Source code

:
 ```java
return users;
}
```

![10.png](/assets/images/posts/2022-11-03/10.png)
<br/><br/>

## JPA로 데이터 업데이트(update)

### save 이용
■ ■ ■
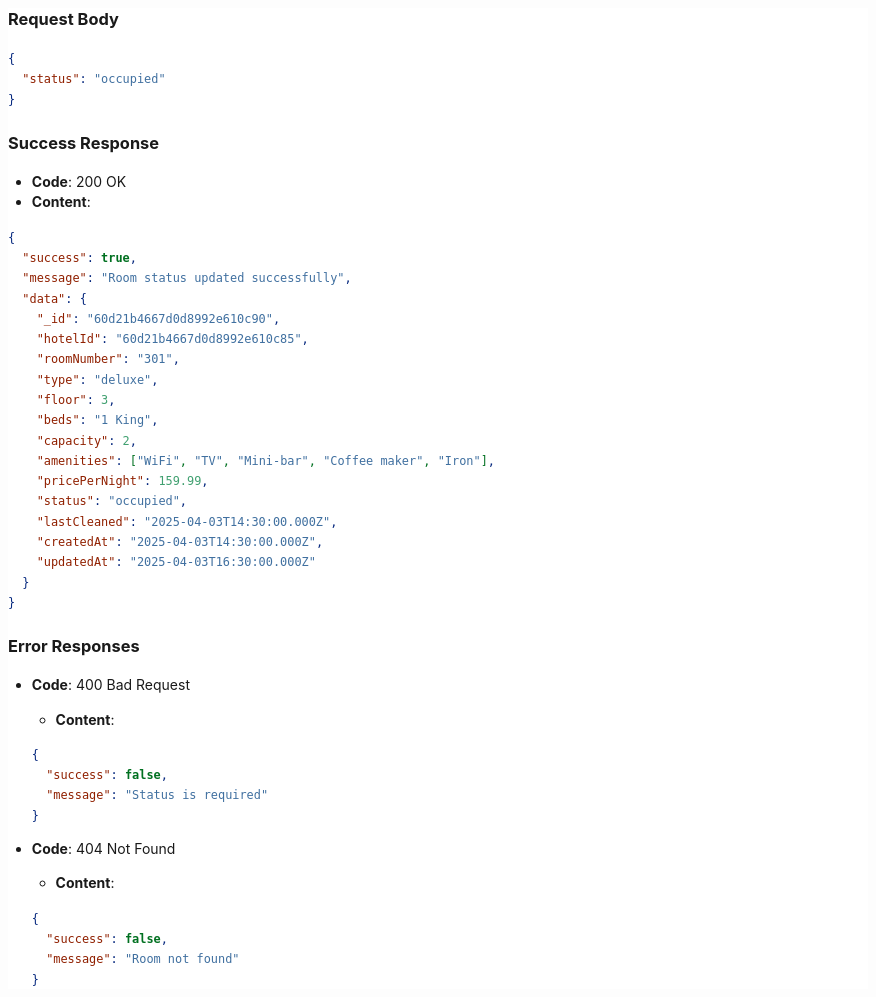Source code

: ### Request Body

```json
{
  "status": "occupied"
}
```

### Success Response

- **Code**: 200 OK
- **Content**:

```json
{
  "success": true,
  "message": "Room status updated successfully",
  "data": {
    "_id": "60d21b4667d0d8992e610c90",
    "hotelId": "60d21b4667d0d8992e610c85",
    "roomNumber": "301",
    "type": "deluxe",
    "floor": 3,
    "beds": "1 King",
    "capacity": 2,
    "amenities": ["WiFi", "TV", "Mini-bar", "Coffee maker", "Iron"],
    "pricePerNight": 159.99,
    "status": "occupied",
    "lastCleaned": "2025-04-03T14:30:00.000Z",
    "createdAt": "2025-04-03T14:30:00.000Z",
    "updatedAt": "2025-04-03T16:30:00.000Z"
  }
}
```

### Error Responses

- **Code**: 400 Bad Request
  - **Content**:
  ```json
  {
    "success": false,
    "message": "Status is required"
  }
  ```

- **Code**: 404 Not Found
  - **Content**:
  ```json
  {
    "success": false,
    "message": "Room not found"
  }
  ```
■ ■ ■
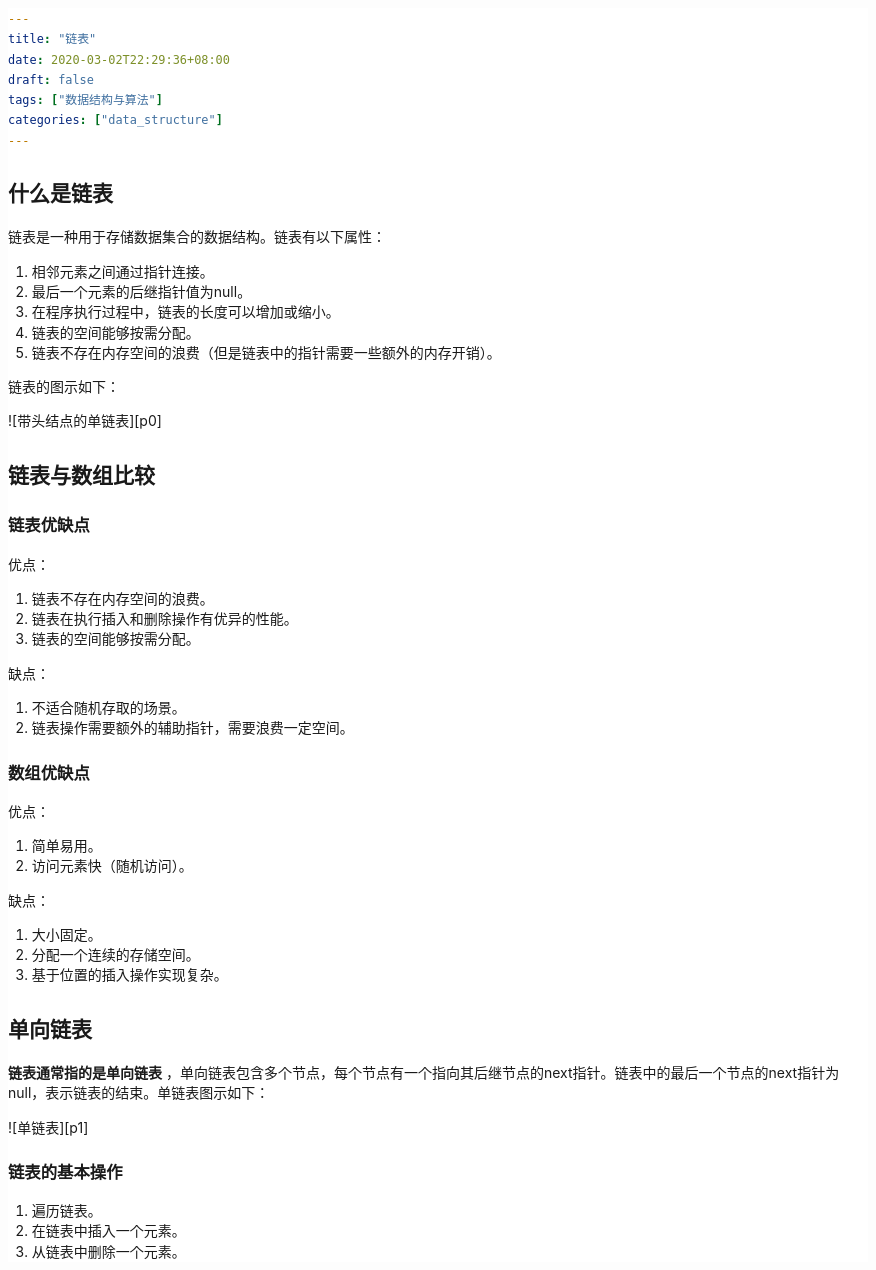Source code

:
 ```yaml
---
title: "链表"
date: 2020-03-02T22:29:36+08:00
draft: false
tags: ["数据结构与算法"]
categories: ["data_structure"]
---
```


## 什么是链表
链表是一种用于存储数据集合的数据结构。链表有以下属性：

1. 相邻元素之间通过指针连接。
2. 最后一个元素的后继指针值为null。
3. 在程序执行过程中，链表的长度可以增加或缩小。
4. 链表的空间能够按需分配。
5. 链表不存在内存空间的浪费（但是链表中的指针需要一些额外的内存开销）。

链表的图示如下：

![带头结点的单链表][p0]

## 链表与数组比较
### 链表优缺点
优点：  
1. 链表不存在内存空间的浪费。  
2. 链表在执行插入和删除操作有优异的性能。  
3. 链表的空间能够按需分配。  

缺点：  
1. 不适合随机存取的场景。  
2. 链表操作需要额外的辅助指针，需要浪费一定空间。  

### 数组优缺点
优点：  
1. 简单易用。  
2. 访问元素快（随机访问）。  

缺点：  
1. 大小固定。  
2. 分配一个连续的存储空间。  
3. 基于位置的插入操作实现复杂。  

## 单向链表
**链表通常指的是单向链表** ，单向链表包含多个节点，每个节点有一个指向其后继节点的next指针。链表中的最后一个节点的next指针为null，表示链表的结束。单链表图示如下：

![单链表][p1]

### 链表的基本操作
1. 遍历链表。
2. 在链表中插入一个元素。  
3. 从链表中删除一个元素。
■ ■ ■
:: WORK TASK ::
Reproduce each line from the listing above that includes the word "message".

:: COMPLETED TASK ::
  "message": "Room status updated successfully",
    "message": "Status is required"
    "message": "Room not found"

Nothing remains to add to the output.